## Supplied data
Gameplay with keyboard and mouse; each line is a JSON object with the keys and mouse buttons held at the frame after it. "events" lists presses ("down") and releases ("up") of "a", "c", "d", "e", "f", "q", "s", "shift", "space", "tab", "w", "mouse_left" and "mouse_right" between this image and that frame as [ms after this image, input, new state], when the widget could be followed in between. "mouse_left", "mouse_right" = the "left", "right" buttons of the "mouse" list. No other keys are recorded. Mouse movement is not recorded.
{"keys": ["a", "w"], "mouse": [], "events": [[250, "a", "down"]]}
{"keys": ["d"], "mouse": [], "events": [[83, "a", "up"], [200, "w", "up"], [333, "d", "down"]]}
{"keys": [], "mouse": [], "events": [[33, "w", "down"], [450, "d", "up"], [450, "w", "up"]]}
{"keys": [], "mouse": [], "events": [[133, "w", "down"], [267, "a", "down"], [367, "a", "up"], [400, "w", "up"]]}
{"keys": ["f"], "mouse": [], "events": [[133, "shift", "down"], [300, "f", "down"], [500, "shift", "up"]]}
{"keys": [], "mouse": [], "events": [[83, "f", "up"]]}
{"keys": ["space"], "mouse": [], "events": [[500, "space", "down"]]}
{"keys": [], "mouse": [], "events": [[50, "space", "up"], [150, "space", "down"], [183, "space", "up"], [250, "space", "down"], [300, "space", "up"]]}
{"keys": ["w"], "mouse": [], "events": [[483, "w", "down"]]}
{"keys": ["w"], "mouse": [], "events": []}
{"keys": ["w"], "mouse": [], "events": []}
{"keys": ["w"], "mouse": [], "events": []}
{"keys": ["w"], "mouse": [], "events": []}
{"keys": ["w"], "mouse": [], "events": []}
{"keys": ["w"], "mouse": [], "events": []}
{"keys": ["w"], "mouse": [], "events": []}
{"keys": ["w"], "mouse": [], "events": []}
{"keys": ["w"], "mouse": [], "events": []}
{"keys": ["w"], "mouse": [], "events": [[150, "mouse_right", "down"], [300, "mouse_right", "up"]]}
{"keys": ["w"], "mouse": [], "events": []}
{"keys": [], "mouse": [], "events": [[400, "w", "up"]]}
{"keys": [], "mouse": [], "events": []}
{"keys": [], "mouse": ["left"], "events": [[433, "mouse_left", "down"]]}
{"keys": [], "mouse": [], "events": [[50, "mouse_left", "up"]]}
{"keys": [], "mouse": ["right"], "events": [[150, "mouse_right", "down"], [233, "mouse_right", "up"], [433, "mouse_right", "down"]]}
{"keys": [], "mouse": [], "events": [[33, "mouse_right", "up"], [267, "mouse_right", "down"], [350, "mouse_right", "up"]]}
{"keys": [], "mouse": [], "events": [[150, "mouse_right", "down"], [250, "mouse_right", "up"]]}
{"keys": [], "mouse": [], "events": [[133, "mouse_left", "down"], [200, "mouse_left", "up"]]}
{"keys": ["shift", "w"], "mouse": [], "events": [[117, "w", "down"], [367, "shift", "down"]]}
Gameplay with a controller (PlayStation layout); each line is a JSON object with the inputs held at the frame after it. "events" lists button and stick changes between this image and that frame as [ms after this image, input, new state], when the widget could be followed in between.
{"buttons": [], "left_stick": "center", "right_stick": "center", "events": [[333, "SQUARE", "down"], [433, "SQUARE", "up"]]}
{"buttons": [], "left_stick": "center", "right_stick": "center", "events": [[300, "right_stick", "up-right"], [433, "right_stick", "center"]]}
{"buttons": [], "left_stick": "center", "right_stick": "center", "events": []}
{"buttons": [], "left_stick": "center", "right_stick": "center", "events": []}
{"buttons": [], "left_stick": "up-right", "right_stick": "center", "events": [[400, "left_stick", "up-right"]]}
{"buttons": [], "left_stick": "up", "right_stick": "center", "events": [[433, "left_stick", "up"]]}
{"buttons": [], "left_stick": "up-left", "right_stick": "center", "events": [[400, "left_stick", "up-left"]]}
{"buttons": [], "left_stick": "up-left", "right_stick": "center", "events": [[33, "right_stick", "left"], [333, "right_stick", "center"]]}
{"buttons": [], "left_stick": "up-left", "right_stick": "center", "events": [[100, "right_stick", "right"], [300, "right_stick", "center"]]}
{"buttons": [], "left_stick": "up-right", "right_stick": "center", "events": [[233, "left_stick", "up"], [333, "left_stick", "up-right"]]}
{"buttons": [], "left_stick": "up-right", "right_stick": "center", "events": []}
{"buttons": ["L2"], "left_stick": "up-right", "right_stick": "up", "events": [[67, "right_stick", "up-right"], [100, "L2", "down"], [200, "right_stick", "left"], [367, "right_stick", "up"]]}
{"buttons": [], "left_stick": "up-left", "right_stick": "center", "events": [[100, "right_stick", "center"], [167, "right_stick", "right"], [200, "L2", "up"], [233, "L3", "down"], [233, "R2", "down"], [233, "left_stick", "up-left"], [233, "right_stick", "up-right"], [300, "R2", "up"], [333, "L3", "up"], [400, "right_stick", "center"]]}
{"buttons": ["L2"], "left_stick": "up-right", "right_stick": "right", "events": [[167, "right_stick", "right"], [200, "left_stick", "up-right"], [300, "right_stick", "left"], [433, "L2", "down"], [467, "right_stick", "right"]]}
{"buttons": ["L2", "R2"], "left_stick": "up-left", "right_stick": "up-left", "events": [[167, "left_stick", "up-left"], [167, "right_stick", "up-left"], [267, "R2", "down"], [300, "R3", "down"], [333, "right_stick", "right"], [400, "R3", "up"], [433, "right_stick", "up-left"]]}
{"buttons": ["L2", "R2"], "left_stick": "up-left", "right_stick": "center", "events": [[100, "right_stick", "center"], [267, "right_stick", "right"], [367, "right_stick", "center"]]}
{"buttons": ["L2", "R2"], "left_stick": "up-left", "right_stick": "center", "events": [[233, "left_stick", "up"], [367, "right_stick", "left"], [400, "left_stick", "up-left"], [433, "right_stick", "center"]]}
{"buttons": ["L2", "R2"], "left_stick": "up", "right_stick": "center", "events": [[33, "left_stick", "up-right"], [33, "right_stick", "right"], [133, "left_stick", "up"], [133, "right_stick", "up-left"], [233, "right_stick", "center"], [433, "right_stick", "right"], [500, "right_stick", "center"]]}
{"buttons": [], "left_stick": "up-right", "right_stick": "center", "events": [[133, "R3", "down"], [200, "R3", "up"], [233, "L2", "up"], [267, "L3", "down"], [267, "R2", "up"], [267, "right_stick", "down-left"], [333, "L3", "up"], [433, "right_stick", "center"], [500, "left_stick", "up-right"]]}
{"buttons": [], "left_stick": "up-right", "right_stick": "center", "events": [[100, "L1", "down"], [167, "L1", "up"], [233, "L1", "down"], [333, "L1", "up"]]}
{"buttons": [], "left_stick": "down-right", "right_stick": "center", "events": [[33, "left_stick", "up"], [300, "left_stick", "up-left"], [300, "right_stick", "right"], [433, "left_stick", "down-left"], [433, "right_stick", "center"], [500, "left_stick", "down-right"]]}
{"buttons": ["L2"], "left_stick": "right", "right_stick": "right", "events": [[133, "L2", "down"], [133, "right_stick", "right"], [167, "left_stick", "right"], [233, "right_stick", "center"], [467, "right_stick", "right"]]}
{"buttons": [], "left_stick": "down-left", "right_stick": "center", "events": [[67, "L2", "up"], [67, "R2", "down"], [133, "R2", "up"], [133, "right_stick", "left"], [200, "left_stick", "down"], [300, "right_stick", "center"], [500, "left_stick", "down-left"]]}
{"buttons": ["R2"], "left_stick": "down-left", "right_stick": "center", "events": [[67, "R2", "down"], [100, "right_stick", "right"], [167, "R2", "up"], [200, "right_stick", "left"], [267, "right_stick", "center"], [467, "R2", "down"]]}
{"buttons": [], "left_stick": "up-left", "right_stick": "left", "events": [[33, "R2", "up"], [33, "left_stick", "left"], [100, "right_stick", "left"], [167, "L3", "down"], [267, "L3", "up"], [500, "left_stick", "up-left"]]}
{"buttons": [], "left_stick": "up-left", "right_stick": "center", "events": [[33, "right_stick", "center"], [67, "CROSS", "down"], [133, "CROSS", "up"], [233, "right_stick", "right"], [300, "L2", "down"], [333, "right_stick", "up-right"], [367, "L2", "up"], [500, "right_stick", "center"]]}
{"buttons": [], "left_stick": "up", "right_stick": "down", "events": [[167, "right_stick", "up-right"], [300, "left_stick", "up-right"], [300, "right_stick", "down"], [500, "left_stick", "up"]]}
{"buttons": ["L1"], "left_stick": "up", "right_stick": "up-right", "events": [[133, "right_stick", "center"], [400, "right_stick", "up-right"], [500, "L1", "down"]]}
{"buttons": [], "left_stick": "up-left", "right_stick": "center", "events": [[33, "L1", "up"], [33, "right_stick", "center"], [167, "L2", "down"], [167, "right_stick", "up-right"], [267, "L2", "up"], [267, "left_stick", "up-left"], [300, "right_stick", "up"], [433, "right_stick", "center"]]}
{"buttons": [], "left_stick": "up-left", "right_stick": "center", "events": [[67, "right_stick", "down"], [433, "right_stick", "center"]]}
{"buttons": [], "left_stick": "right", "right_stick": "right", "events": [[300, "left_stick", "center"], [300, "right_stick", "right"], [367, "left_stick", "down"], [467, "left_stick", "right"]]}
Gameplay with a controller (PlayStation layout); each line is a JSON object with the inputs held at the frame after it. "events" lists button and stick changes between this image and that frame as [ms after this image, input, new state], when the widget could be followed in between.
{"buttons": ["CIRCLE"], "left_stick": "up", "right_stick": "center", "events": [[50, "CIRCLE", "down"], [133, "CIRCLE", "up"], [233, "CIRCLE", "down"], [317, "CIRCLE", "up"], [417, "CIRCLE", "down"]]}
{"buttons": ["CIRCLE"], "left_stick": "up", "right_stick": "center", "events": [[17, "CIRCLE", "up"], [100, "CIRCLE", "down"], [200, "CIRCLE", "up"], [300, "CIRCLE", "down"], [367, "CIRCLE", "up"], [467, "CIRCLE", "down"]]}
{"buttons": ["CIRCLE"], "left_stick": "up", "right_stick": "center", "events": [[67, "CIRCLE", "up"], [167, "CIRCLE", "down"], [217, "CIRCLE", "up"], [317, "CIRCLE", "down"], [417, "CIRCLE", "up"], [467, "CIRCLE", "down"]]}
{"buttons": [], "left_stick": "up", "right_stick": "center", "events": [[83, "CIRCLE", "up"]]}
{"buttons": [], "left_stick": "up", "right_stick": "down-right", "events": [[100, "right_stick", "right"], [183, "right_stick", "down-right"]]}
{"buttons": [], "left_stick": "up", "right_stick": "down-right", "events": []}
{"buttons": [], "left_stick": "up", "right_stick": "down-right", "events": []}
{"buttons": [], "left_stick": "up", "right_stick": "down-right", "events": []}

## What you have to do
Please copy every line in the entries where "shift" appears.

## Response to this exercise
Gameplay with keyboard and mouse; each line is a JSON object with the keys and mouse buttons held at the frame after it. "events" lists presses ("down") and releases ("up") of "a", "c", "d", "e", "f", "q", "s", "shift", "space", "tab", "w", "mouse_left" and "mouse_right" between this image and that frame as [ms after this image, input, new state], when the widget could be followed in between. "mouse_left", "mouse_right" = the "left", "right" buttons of the "mouse" list. No other keys are recorded. Mouse movement is not recorded.
{"keys": ["f"], "mouse": [], "events": [[133, "shift", "down"], [300, "f", "down"], [500, "shift", "up"]]}
{"keys": ["shift", "w"], "mouse": [], "events": [[117, "w", "down"], [367, "shift", "down"]]}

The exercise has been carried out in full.